Original Publication Date August 25, 2017 - 9:31 AM

TOLEDO, Ohio - Ohio will not be relocating its death row for the third time in little more than a decade, state officials said Friday.

A shift in population strategies makes the move from Chillicothe in southern Ohio to a newer prison in Toledo unnecessary, according to the prisons department.

The move announced last October and expected to be finished before the end of last year was opposed by the union representing Ohio prison guards. A death row inmate who killed himself in March didn't want to make the move to a new prison and was upset about a legal setback, records showed.

But the change of plans came about because the state found it could shift some high-security inmates to a privately operated prison in Youngstown and turn its Toledo prison into a maximum-security facility, said Ed Voorhies, operations director for the state prisons department.
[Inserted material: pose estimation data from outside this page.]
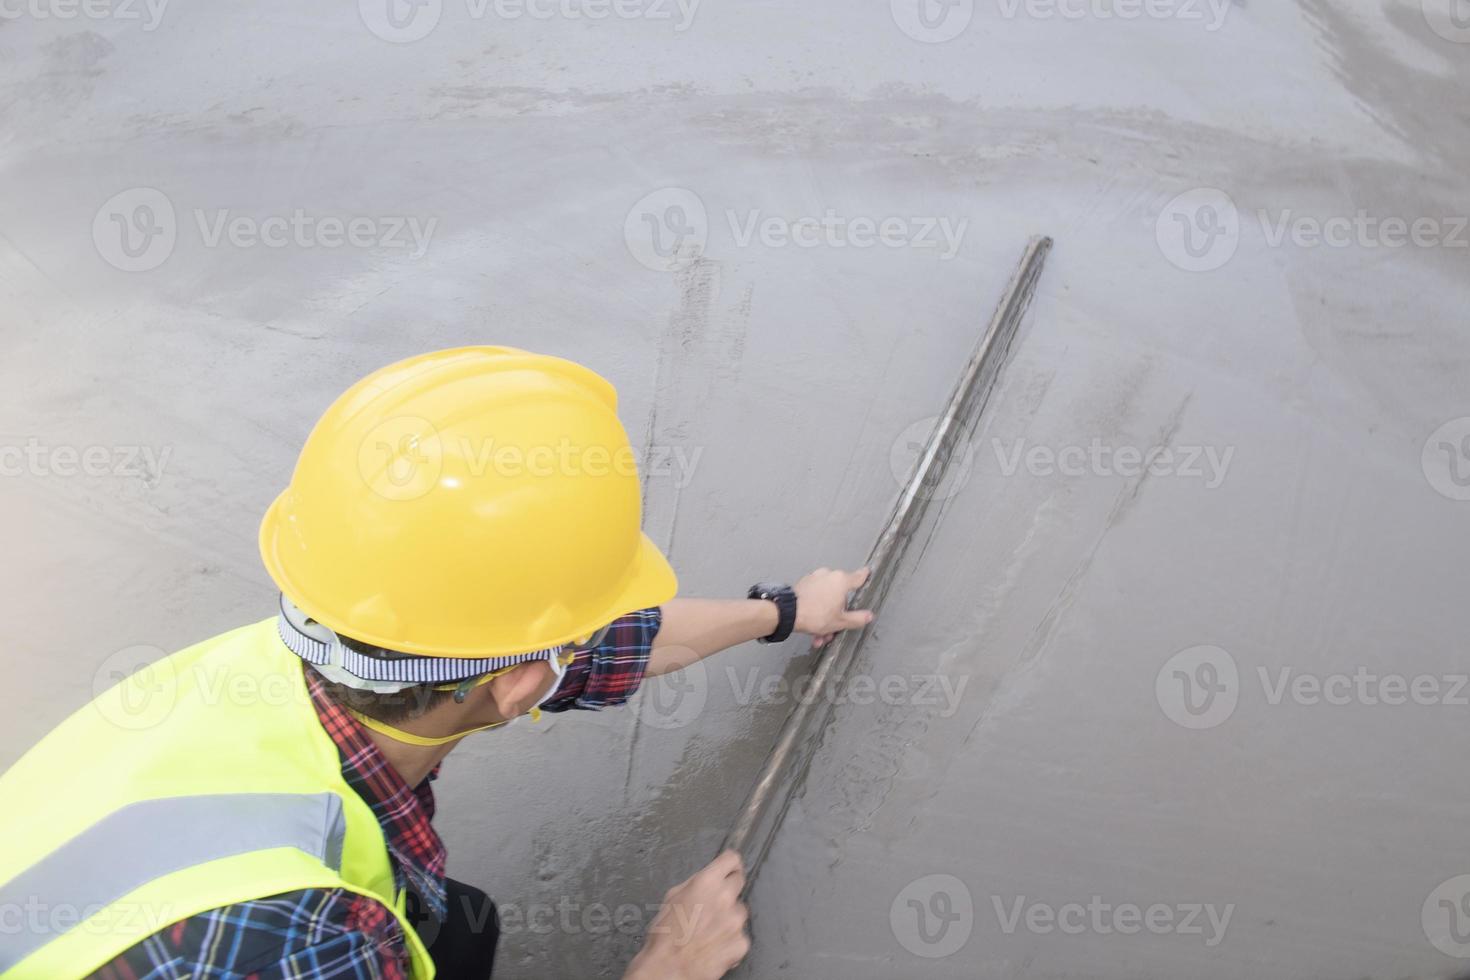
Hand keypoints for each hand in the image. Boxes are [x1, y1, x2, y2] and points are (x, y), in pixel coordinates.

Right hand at [626, 851, 750, 979]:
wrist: (668, 968)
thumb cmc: (665, 936)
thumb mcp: (672, 897)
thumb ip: (694, 884)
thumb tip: (706, 879)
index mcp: (707, 882)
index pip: (731, 859)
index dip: (729, 863)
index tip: (729, 866)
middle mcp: (725, 898)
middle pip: (738, 881)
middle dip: (728, 888)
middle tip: (714, 902)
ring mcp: (735, 921)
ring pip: (739, 911)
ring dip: (728, 916)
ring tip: (708, 929)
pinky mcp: (741, 942)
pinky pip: (740, 935)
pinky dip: (730, 939)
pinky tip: (714, 943)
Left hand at [794, 566, 874, 649]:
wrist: (788, 613)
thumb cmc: (815, 615)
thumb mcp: (841, 622)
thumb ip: (857, 618)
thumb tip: (868, 616)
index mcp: (841, 581)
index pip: (858, 577)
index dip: (864, 577)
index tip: (867, 573)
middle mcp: (828, 575)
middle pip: (839, 594)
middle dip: (837, 613)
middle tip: (834, 628)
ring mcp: (815, 578)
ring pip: (826, 598)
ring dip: (825, 615)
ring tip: (819, 634)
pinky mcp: (804, 584)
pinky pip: (814, 596)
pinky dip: (815, 609)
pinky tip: (811, 626)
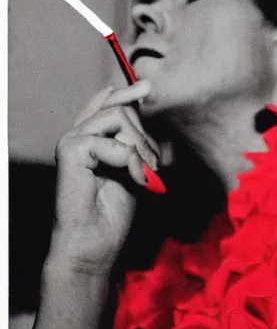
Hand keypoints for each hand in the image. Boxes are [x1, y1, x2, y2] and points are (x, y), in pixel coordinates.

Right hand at [48, 81, 161, 277]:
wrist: (95, 241)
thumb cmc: (114, 209)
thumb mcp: (135, 168)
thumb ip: (138, 142)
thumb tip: (149, 113)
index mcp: (94, 136)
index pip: (109, 101)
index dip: (128, 93)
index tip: (149, 87)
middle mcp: (80, 134)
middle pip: (121, 108)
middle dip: (145, 136)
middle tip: (153, 166)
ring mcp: (73, 141)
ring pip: (117, 117)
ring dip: (140, 145)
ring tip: (145, 172)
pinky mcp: (71, 152)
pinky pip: (111, 141)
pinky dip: (131, 160)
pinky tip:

Abandoning the move will allow the prison system to reduce inmate density in high level security prisons, he said.

Prison officials said last year they hoped the move to Toledo would help reduce crowding at the Chillicothe prison and other sites across the state and provide space that is more suited to death row inmates with physical and mobility limitations, including those in wheelchairs.

There are 139 inmates on death row, and the average age is around 50.

Death row was moved from the supermax prison in Youngstown, where it had been since 2005, to the Chillicothe Correctional Institution at the beginning of 2012. Executions are carried out at the Southern Ohio Correctional Facility in Lucasville, which is much closer to the current death row.

The Toledo Correctional Institution will become a maximum-security facility and hold higher-security inmates who require more supervision.

The prison already has added more guards to deal with the additional higher-security inmates, Voorhies said.

An area for lower-level offenders will be closing at the Toledo prison in November and new inmates will be moved in shortly afterward, he said. About 200 of the higher-security inmates already are being housed in Toledo.